The U.S. Constitution was intended to recognize the natural rights of citizens. The Second Amendment, like the First Amendment, doesn’t give anyone any rights. Instead, it prohibits the federal government from infringing on rights that are natural and God-given and that preexist government. The Declaration of Independence sets forth the essential principles. Every person (i.e., not just American citizens) is endowed by nature or God with fundamental rights. These include life, liberty, and the pursuit of happiness.
Thus, given that people’s rights are natural and God-given, they preexist government. The rights come first and the government comes second.
The Founding Fathers did not believe that these rights could not be limited, however.
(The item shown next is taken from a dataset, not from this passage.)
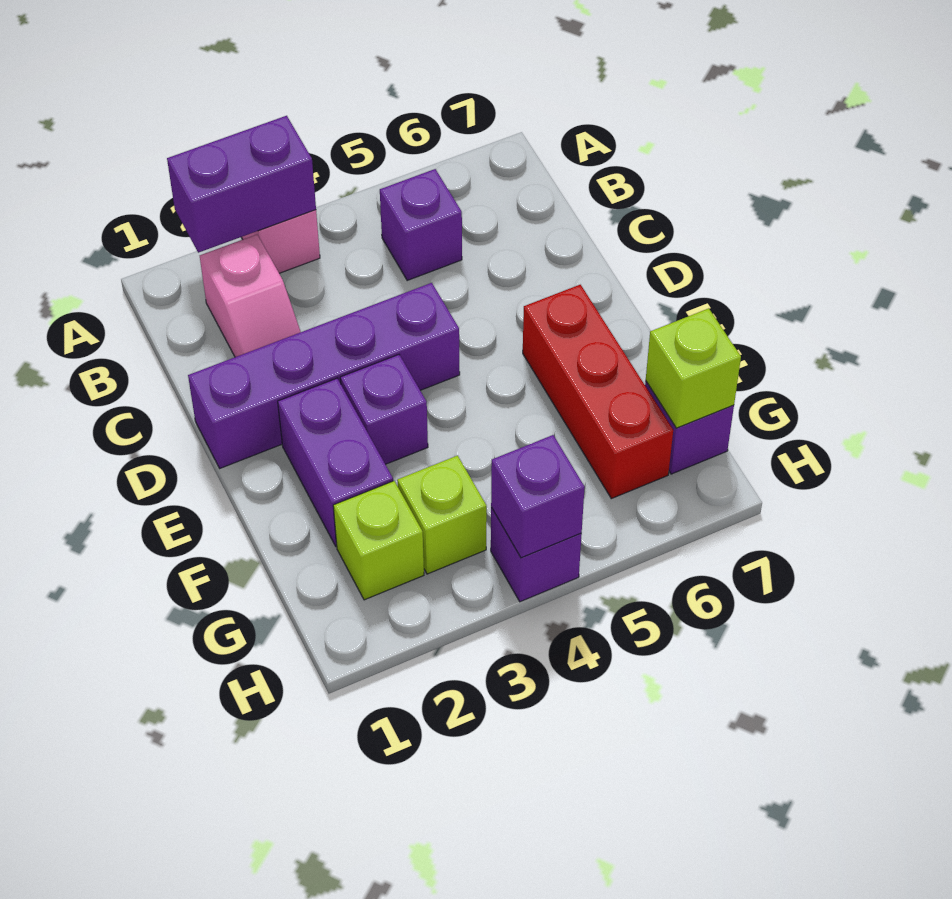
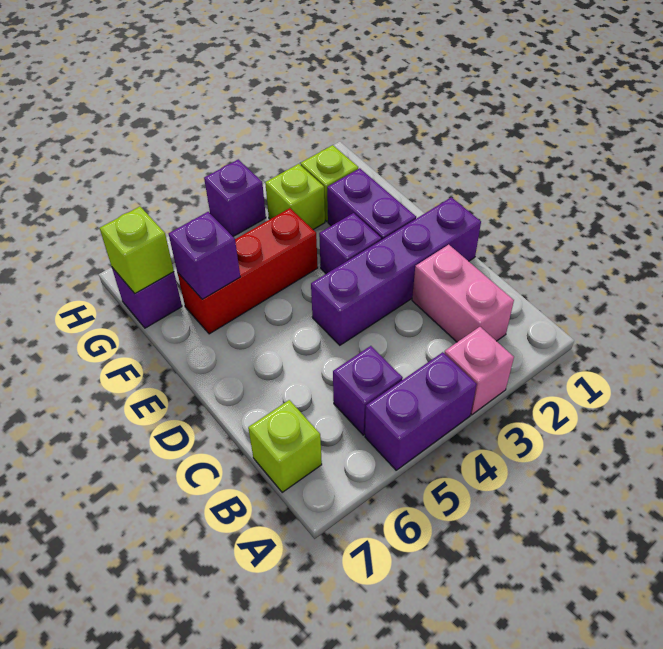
purple 1x2 brick [167,116,316,253] -> purple 1x2 brick moved to [365,352,477,470]
pink 1x2 slope [200,235,301,357] -> pink 1x2 brick [412,245,514,342]
none -> lime 1x1 brick [248,400,322,492]
red 1x3 brick [523,285,673,499] -> red 1x3 brick turned to [177,208,318,334]
purple 1x1 brick [491,435,585,558] -> purple 1x1 brick moved to [169,212,240,299]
Instead, they saw that legislation that restricted one’s natural rights should be handled by governments closer to the people themselves, including states and localities.
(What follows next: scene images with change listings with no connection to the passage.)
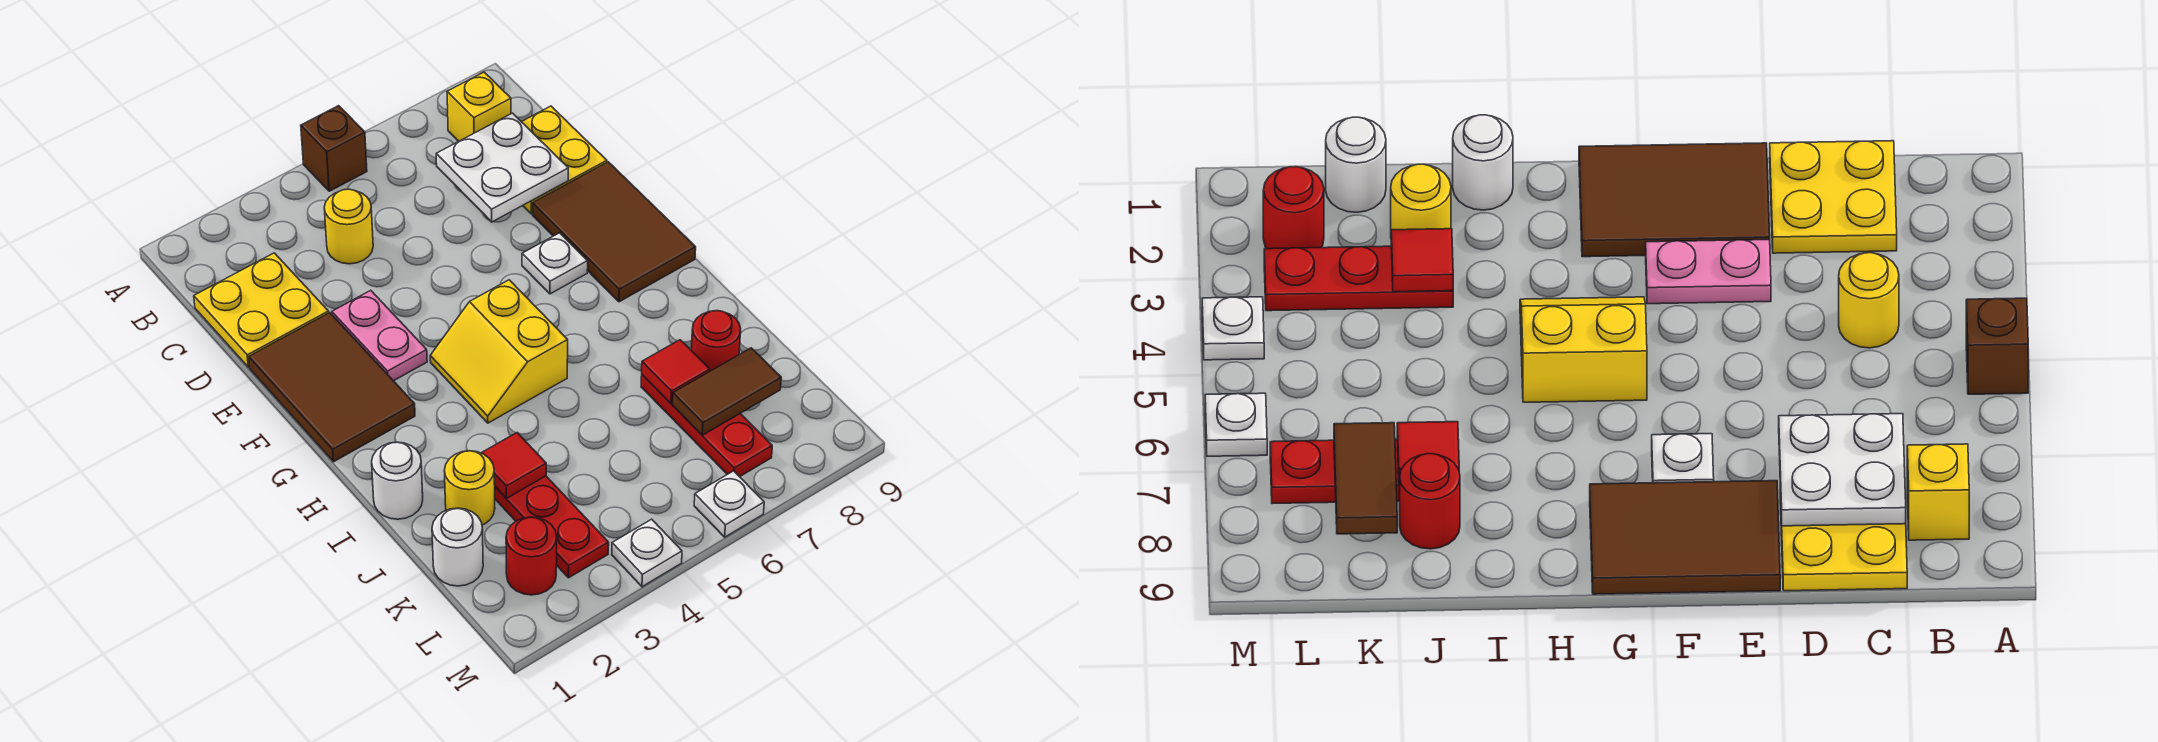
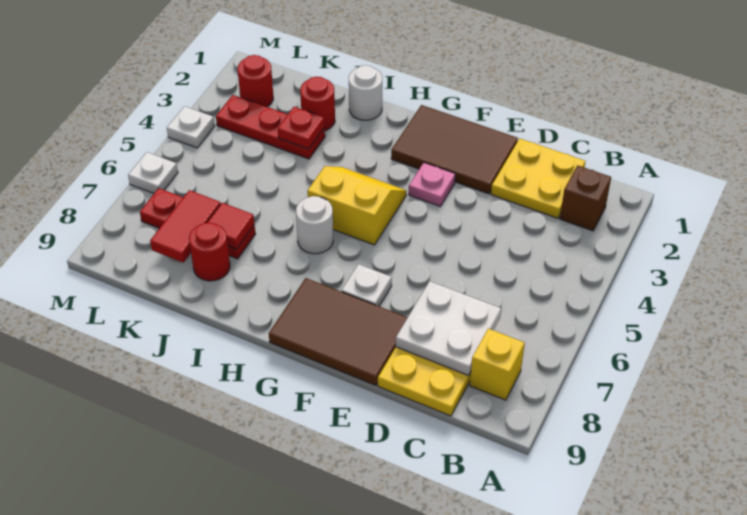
brown 1x1 brick [301,106,367,191] -> brown 1x1 brick moved to [560,165,611,231]
yellow 1x1 round brick [324,189,373,264] -> none
pink 1x2 plate [332,290,427,381] -> pink 1x1 plate [409,163,455,206]
yellow 1x1 round brick [444,451,495,525] -> red 1x1 round brick [300,77,335,131]
red 1x1 tile [482,433,546,498] -> red 1x1 plate [278,107,325,149]
white 1x1 round brick [432,508,483,586] -> white 1x1 round brick moved to [296,196,333,254]
brown 1x2 tile [673,348,781,435] -> red 1x2 tile [150,190,221,262]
This is why the Bill of Rights was not intended to apply to state government.
Though many state constitutions shared similarities with the Bill of Rights, by 1820 only 9 of 22 states had language explicitly protecting the right to bear arms: Massachusetts (1780), Pennsylvania (1790), Kentucky (1792), Tennessee (1796), Ohio (1801), Indiana (1816), Mississippi (1817), Connecticut (1818), Alabama (1819), and Maine (1819). (The number was 18 of 33 by 1886.)
While the right to bear arms applied equally to “whites”, in many cases it banned Native Americans, “Free Negroes”, “Mulattos” and of course slaves.
Prior to the passing of the 14th Amendment, eight states had gun control legislation that criminalized the possession of fire arms by non-white free citizens. Virginia required such individuals to receive government permission. Three additional states had constitutional language that specified that gun rights were reserved exclusively for white men.
While slavery ended as a result of the Civil War, racially motivated gun control laws continued.
While the 14th Amendment prevented states from explicitly mentioning race in legislation, state governments still managed to find ways to disarm black citizens.
As David Kopel and Joseph Greenlee have noted, these included laws that banned pistols that were not used by former Confederate officers, severe racial discrepancies in the penalty for unlawfully concealed carrying, as well as gun licensing requirements that, in the words of a future Florida Supreme Court Justice, were “passed for the purpose of disarming the negro laborers” and “was never intended to apply to the white population.”
The Black Panthers’ basic ideology was one of armed protection against police oppression.
“The key plank of the Panther platform, the one which would shape its history and predetermine its course, was a non-negotiable demand for the immediate end of police harassment and brutality in the black community…indeed, their very name proclaimed a dedication to the concept of armed self-defense.” — Huey Newton.
For Huey Newton, the black ghetto was merely a colonized nation at war with an oppressive police state. The residents of the black community therefore had a right to defend themselves against acts of aggression, and who better to police the streets of Oakland than the “brothers off the block?—brothers who had been out there robbing banks, brothers who had been pimping, brothers who had been peddling dope, brothers who ain’t gonna take no shit.”
California’s Mulford Act, signed in 1967 by Governor Ronald Reagan was a direct response to the Black Panthers’ open-carry patrols of Oakland neighborhoods, and banned the carrying of loaded weapons.
Gun control policies continue to discriminate against minority communities. Every government hurdle placed on legal gun ownership renders citizens more dependent upon the state for their own protection. The ACLU has found that African American and Latino neighborhoods wait much longer for a police officer to be dispatched after an emergency 911 call, have fewer officers assigned to minority districts for each emergency call than predominantly white neighborhoods and that minority neighborhoods continue to have more violent crimes per officer than white neighborhoods.
Justice Clarence Thomas also noted the unique experience of black Americans in his opinion on McDonald v. Chicago, “the first colonial statute that specifically targeted black people (not just slaves, not Indians, and not white servants) was a Virginia law prohibiting gun ownership for blacks in 1639:
The use of firearms for self-defense was often the only way black citizens could protect themselves from mob violence. As Eli Cooper, one target of such violence, is said to have explained, “ ‘[t]he Negro has been run over for fifty years, but it must stop now, and pistols and shotguns are the only weapons to stop a mob.’ ”
So while it is easy for well-protected politicians, celebrities, and billionaires to champion the cause of gun control, it’s important to remember that the history of such legislation has come at the expense of those most vulnerable in society.